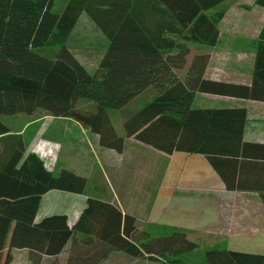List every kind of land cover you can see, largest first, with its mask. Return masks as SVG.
I'll return each mask as SVG.
<instances>
[{
	"label": "trees",
	"instance_id": "trees-1",
	"mask_svg": "<svg viewBox=\"0 0 264 264\" xmlns=\"http://www.w3.org/2000/svg\"><path fill=\"white\" fill-rule=\"evenodd\" d=\"M225 1L70 0L62 13H55V0H0V264L13 262L11 252L4 256L3 251L14 222L10 249H31L36 264L43 255L55 258L51 264H100L114 251L159 264H184L179 256L199 248L183 232L152 239L137 227L135 217L95 199H89L73 228L65 215L36 224L46 193H83L87 180L66 170L55 176L35 153L24 160L23 136L2 117L44 111L75 120L99 136L100 146L120 153L126 138H134L168 155H203L234 190L239 185L232 173L241 168L240 157L257 155L264 146L244 142L246 109L195 108L194 100L204 92L264 102V27L250 86L204 79L207 61L194 63L182 80L179 70L189 49L177 39L188 33L191 42L216 46L220 31L204 12ZM256 3L264 8V0ZM82 14L109 42L94 73L66 46ZM49 45L61 46L57 58L36 52ZM141 98L146 103L139 106ZM80 101L92 103L94 111H81ZM109 110L120 111L125 138L117 134ZM78 232L89 237L81 248L74 242L62 263L58 256ZM206 261L264 264V254L212 248Z\"/></svg>",
	"mask_w": 264,
	"mask_h": 264
},
{
	"label": "rangeland",
	"instance_id": "rangeland-1",
	"mask_svg": "<svg viewBox=\"0 0 264 264\" xmlns=\"http://www.w3.org/2000/svg\"><path fill=\"white\" fill-rule=\"evenodd\" d=\"M69 1L55 0L53 11L62 13ZM256 1L227 0L204 12L217 24L219 31L221 30L222 45L230 43L229 41H236L234 43L238 49L246 50L256 39L257 47L259 32L264 27V8L258 6ZM185 35L187 36L188 33ZM186 36L177 38L181 45L189 49V54L186 57L187 67L179 70V73L184 69L189 70L193 65V55L206 54L210 50H215L211 49L210 46L191 42L185 38ZM108 44V39L86 14L80 16L66 41V46L91 73L97 69ZM60 50V45H49L37 49L36 52L46 58L55 59ZM181 50L178 49L173 54L180 53ZM144 100L146 98H141L137 104L143 105L146 103H143ZM79 109L91 112L94 111V106L87 101H80ZM109 116L117 134L125 138L124 122L120 111L109 110ZM2 119L11 131L23 132L25 145L29 152L34 153L36 147L44 142L58 145V148H53V152L57 156L56 163L51 166L53 174L57 171L59 151L61 150L62 153L63 150L64 152V141L73 139L77 145L84 144L81 141L82 131L77 130L73 119L55 118L44 111H38L32 116L19 114L4 116ZM85 132L89 134V132ZM129 142L135 143L134 140H129ZM87 144L92 149L93 140L91 136ZM137 148L138 152L133 159L137 175L136 187L144 194H152L154 196L152 201L158 204L157 207L156 204L153 207L154 221L147 227L144 225L143 231H146L150 238L168 237L176 232L185 233L189 240L196 243L199 248L179 256L184 264H207L206 252L212 248L264 254V214L262 212L245 213L244 207L236 205L235 200L232 199L227 203L218 204L216 214L212 212L204 216L200 215L199 208L195 205L196 200L192 196V180H189V186V184H183L179 179L181 176L180 168L184 161L182 154L166 155L148 145ZM127 149L129 150V148ZM105 153L107 154V152ZM108 156L109 158L105 160L107 166H103L106 167L107 179L111 181L114 166H118L121 156L114 152L109 153ZM120 163L121 166L126 165L127 161ZM161 191L162 198L160 200L155 199ZM157 209H162L161 213ZM123 257V255H117L113 263L159 264L155 261L135 259L131 256L125 260Z\"/></svg>",
	"mask_w": 264,
	"mask_h": 264
},
{
	"label": "crops",
	"instance_id": "crops-1",
	"mask_svg": "<svg viewBox=\"0 0 264 264\" xmlns=\"http://www.w3.org/2000/svg\"><path fill=\"white\" fill-rule=\"evenodd\" d=\"M260 33L261 32H259V35ZM221 36L222 33L220 30L218 44L211 47V49H215L214 51L210 50V52L206 54L193 55V62L198 64L199 62L207 61L204 66V79L213 82L250 86L253 82L255 69L257 53L256 39L253 41L252 45L245 50L238 49L234 43L236 41H229L230 43L222 45ZM197 66L199 67L200 64ZM184 67L187 66L185 65ZM188 73L189 70L184 69L179 73V76L185 81ZM194 107L201 109H246L247 122L244 130V142L264 146V102L197 92L194 100ZM74 122L76 123L77 130L82 131H80L82 137L81 141H83L84 144L77 145L73 139L64 141V152L63 150L62 153L61 150L59 151L58 165L56 166L57 171L55 170L56 173L54 175L59 176L62 171H70L87 180L86 189L83 193L62 190L49 191L42 198L35 223L39 224L48 217L65 215L68 219V226L73 228L80 220L83 211L87 208L89 199H95L106 204L117 206L125 215L135 217L137 227L144 230V225L147 227L154 221L152 213L156 203L152 201L154 197L152 194H144L143 191L140 192V189L136 187L137 175L133 165V159H135L134 156L136 152H138L137 147H142L145 144L138 142L134 138H126L124 150L120 153L116 150L100 146L98 135L92 133L89 129L83 127L75 120ZM85 131L89 132V134ZM14 133L23 136L22 131H16ZM89 135L93 140V144L91 145L92 149L87 144L90 139ZM129 140H134L135 143L131 144ZM127 148H129L130 151ZM256 150L257 155L240 157L239 166L241 168L235 173H232L235 184L239 185L234 190L228 188L224 179L203 155L181 153L184 161L182 162L183 166L180 168L181 176H179V179L183 184H189V186V180H192V196L196 200L195 205L198 206L200 215L204 216L212 212L216 214V207L218 204L223 202L227 203L232 199L235 200L236 205L244 207L245 213L249 214L255 211L256 213L262 212L264 214V201L262 198L264 194V147H259ZM105 152H107V154ZM112 152L123 158L121 159L120 157L118 166H114L113 179L110 181L107 179L106 167L103 165L107 166L105 160L109 158L108 155ZM31 153L32 152H29L26 148L24 160ZM175 154L176 153L173 155ZM126 161V165H120V162L123 163ZM161 194L162 191L155 199L160 200L162 198ZM157 205L158 204H156V207ZM157 210L160 213L162 211V209ZM15 224V222L12 224V228L7 236L3 255L6 256L8 252H11L13 256L12 264H36L32 260L31 249H10V241ZM88 237L89 236L84 233H76L74 241L70 242L64 252L58 256L59 260L62 263H66L69 250L73 246V243L75 242V248H81V242ZM117 255H123L125 260L130 258V255L123 251H114L100 264H115L113 260ZM54 259L55 258L51 256L43 255L40 264H51Z\"/></svg>",
	"mask_w": 264,
	"mask_h": 264
},
{
	"label": "built area",
	"instance_id": "built-area-1",
	"mask_svg": "<svg viewBox=\"0 0 264 264\" xmlns=\"http://www.w3.org/2000/svg\"><path fill=\"white\" fill-rule=\"evenodd\" d=\"M55 147L58 148V145L44 142V143H40L34 151L35 154L39 155V157L44 162L45 167L50 172H53L51 166L54 165L57 160V156L53 152V148Z\"/></svg>",
	"mask_w": 264,
	"mask_h": 264
}]
</instances>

Short exercise: Gather every line of the material above that contains the string "rangeland", and copy each one in full.

Response:
	"label": "rangeland",
	"instance_id": "rangeland-1",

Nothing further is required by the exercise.